■ Goal of the exercise: Below are records with pictures; copy word for word only the lines between the line with "im Krieg eine" and the line with "l’azzardo iconografico della", inclusive, and drop the pictures.

BEGIN Recorded information

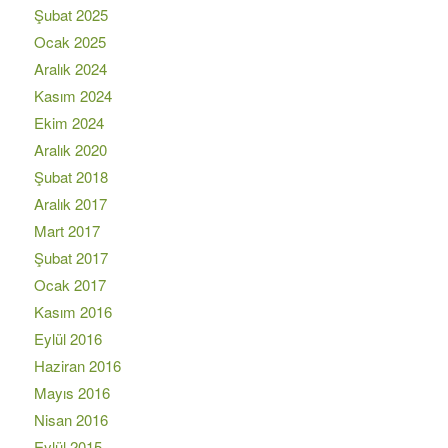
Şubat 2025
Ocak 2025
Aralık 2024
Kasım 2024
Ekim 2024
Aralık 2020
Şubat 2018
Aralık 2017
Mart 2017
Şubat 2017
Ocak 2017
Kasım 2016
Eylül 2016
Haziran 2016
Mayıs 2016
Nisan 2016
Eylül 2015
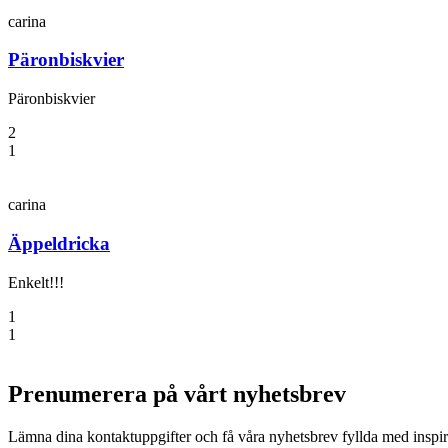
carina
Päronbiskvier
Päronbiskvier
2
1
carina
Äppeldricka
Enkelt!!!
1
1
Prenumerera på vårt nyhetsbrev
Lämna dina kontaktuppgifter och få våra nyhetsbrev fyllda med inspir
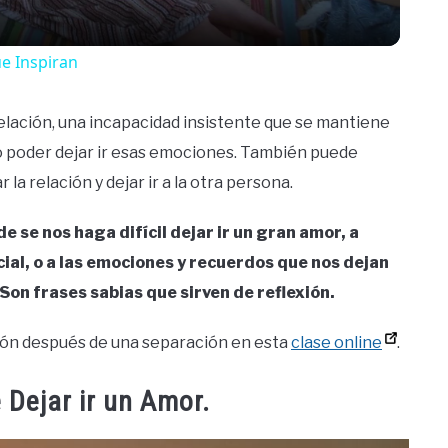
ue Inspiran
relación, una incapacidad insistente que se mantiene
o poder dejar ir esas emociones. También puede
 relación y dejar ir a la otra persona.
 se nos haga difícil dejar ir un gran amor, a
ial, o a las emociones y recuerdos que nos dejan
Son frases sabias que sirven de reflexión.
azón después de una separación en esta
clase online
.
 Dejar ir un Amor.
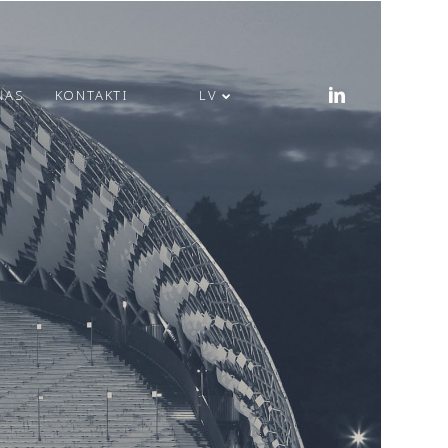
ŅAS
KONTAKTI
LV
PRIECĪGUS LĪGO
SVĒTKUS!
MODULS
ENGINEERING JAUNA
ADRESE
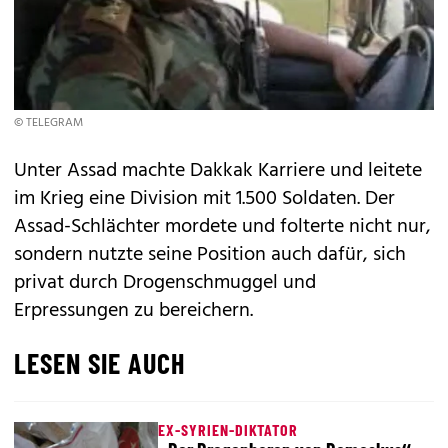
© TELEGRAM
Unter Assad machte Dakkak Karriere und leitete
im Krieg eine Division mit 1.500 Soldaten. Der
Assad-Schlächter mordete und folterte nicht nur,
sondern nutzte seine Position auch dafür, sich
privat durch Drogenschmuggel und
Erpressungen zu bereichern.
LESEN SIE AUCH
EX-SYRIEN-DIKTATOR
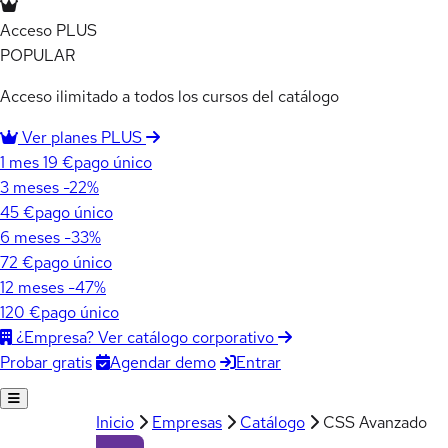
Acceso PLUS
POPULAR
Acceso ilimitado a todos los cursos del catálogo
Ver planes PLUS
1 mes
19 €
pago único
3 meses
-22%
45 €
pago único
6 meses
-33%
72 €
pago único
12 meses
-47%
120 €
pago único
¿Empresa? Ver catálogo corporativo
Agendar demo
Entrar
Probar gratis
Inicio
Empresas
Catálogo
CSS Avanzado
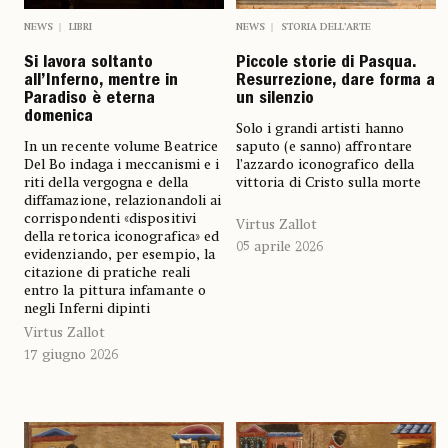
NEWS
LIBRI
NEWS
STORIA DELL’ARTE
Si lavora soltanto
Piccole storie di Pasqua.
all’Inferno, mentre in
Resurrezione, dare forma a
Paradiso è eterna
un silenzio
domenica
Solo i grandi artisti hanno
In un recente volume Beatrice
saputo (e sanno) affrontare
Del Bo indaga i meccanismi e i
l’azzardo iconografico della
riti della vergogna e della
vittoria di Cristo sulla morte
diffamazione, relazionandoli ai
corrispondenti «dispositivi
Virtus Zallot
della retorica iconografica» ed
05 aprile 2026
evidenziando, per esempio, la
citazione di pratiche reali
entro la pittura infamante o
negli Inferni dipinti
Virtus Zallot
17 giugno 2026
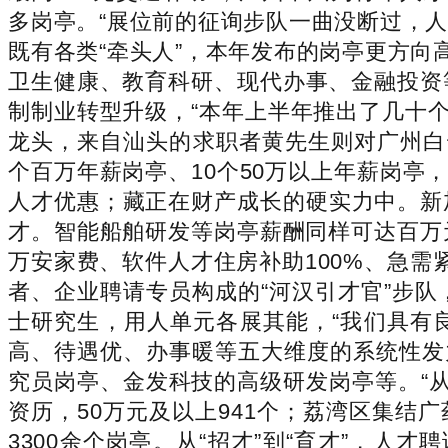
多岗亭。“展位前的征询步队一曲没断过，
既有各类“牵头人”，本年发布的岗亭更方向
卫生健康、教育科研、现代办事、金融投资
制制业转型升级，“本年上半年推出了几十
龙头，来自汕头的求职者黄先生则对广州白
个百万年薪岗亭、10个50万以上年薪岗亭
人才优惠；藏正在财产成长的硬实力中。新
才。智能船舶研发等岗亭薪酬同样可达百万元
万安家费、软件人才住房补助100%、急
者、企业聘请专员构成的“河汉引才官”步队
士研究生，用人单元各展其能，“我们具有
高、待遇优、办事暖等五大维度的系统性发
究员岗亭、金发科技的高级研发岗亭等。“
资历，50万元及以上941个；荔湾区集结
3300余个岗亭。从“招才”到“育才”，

END Recorded information

■ Response area:
im Krieg eine Division mit 1.500 Soldaten. Der
Assad-Schlächter mordete und folterte nicht nur,
sondern nutzte seine Position auch dafür, sich
privat durch Drogenschmuggel und
Erpressungen zu bereichern.
LESEN SIE AUCH
EX-SYRIEN-DIKTATOR
Acceso PLUS
POPULAR
Acceso ilimitado a todos los cursos del catálogo
Ver planes PLUS
1 mes
19 €
pago único
3 meses
-22%
45 €
pago único
6 meses
-33%
72 €
pago único
12 meses
-47%
120 €
pago único
¿Empresa? Ver catálogo corporativo
Agendar demo
Entrar
Probar gratis
Inicio
Empresas
Catálogo
CSS Avanzado
NEWS
LIBRI
NEWS
STORIA DELL’ARTE
Si lavora soltanto
Piccole storie di Pasqua.
all’Inferno, mentre in
Resurrezione, dare forma a
Paradiso è eterna
un silenzio
domenica
Solo i grandi artisti hanno
In un recente volume Beatrice
saputo (e sanno) affrontare
Del Bo indaga i meccanismi e i
l’azzardo iconografico della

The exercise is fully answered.